I feel eternally grateful to God for making sure in the dreariness of winter we have something as beautiful, vibrant and refreshing as citrus to brighten our days! I mean just look at this blood orange and golden beet salad. I am using citrus wherever and whenever I can.
Blood oranges are especially beautiful right now. You know I kind of have a thing for that beautiful jewel tone. I had other naval oranges and mandarins to use as well. Then to top it all off, I also had some golden beets, which a perfect mild compliment to the tang of the citrus.
I made a base of baby greens, which is the most common greens mix I buy.
I always add grains in for a little more sustenance. Quinoa was what I had in the fridge, so I added that. I like to cook my grains in big batches, that way I can throw them in where I need them. Salads, like here..soups, wraps, fritattas,etc. Farro, barley, freekeh and millet are also great options. Keeping this with quinoa ensures this is gluten free, so it opens it up to more people.

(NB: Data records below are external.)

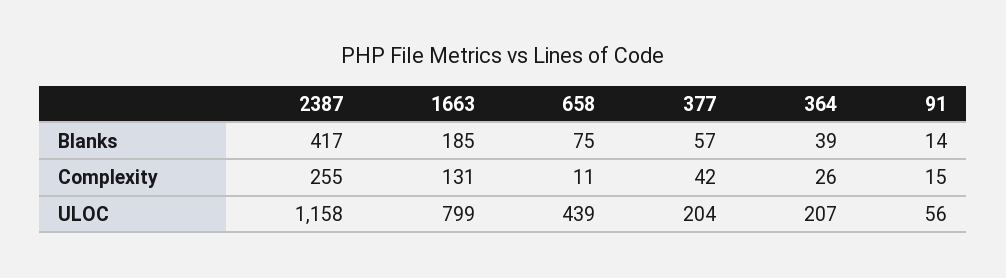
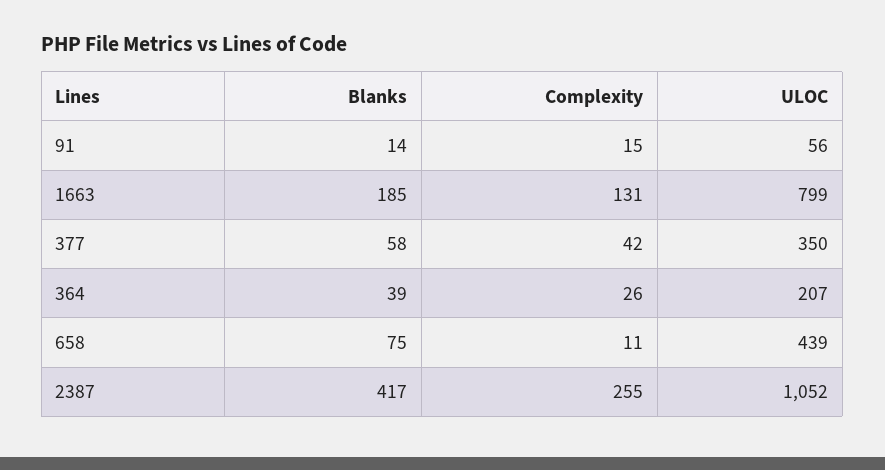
  {
    "2387": {
      "Blanks": 417,
      "Complexity": 255,
-     "ULOC": 1158
+     "ULOC": 1052
    },
    "1663": {
      "Blanks": 185,
      "Complexity": 131,
      "ULOC": 799
    },
    "658": {
      "Blanks": 75,
      "Complexity": 11,
      "ULOC": 439
    },
    "377": {
-     "Blanks": 57,
+     "Blanks": 58,
      "Complexity": 42,
-     "ULOC": 204
+     "ULOC": 350
    },
    "364": {
      "Blanks": 39,
      "Complexity": 26,
      "ULOC": 207
    },
    "91": {
      "Blanks": 14,
      "Complexity": 15,
      "ULOC": 56
    }
  }

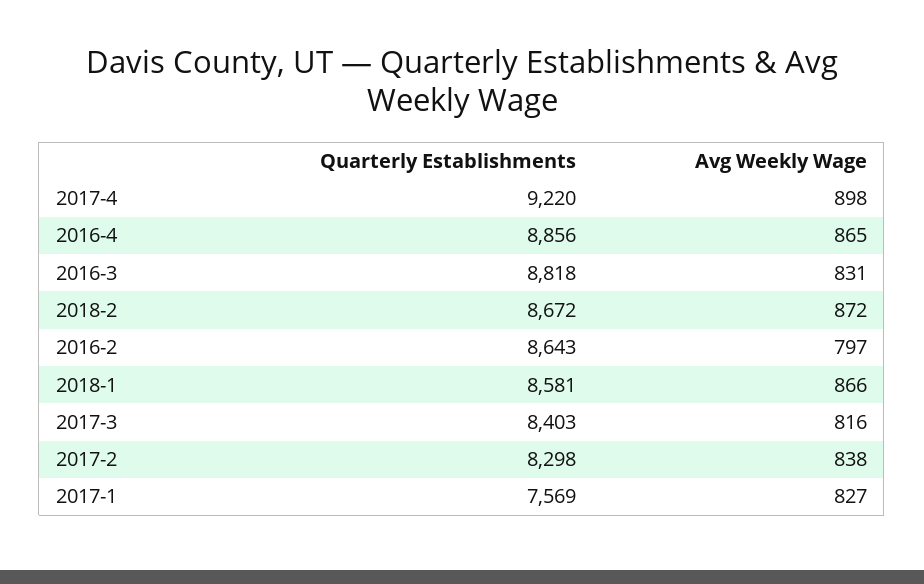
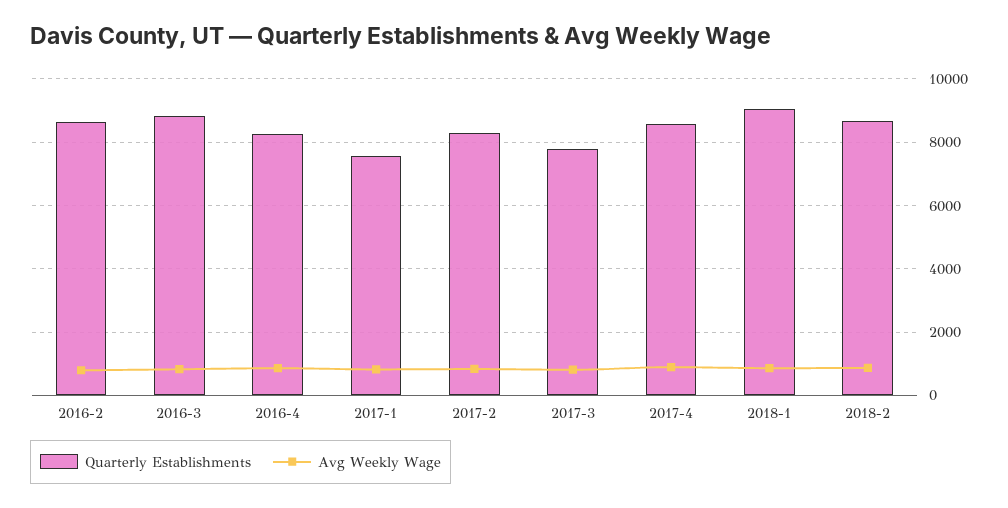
  {
    "Quarterly Establishments": {
-     "2017-4": 9220,
+     "2017-4": 8600,
-     "2016-4": 8856,
+     "2016-4": 8200,
      "2016-3": 8818,
      "2018-2": 8672,
      "2016-2": 8643,
-     "2018-1": 8581,
+     "2018-1": 9000,
-     "2017-3": 8403,
+     "2017-3": 7800,
      "2017-2": 8298,
      "2017-1": 7569
    },
    "Avg Weekly Wage": {
      "2017-4": 898,
      "2016-4": 865,
      "2016-3": 831,
      "2018-2": 872,
      "2016-2": 797,
      "2018-1": 866,
      "2017-3": 816,
      "2017-2": 838,
      "2017-1": 827
    }
  }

This was a tri-colored quinoa. It really doesn’t matter what you use. I just like the colors in the tri color, so I use it often. I also like the red quinoa, so you will see this frequently in my food as well.
I also love red onions, so I sliced those thinly and added those as well.
To top it all, I added a honey dijon dressing that was so good! Isn’t this blood orange and golden beet salad just beautiful??
Orange Honey Dijon Mustard
- 1/4 cup olive oil
- 2 tablespoons honey
- 2 tablespoons fresh squeezed orange juice
- 1 tablespoon dijon mustard
- salt and pepper these are optional and depending on your personal taste preferences.
- Add all ingredients to bowl or mason jar. If you are using a mason jar, like I prefer. Place a lid on it and shake well. If you are using a bowl, just mix well. Serve immediately or store in the fridge for up to 2 days. Shake well before serving.Now sit back and enjoy. You deserve it!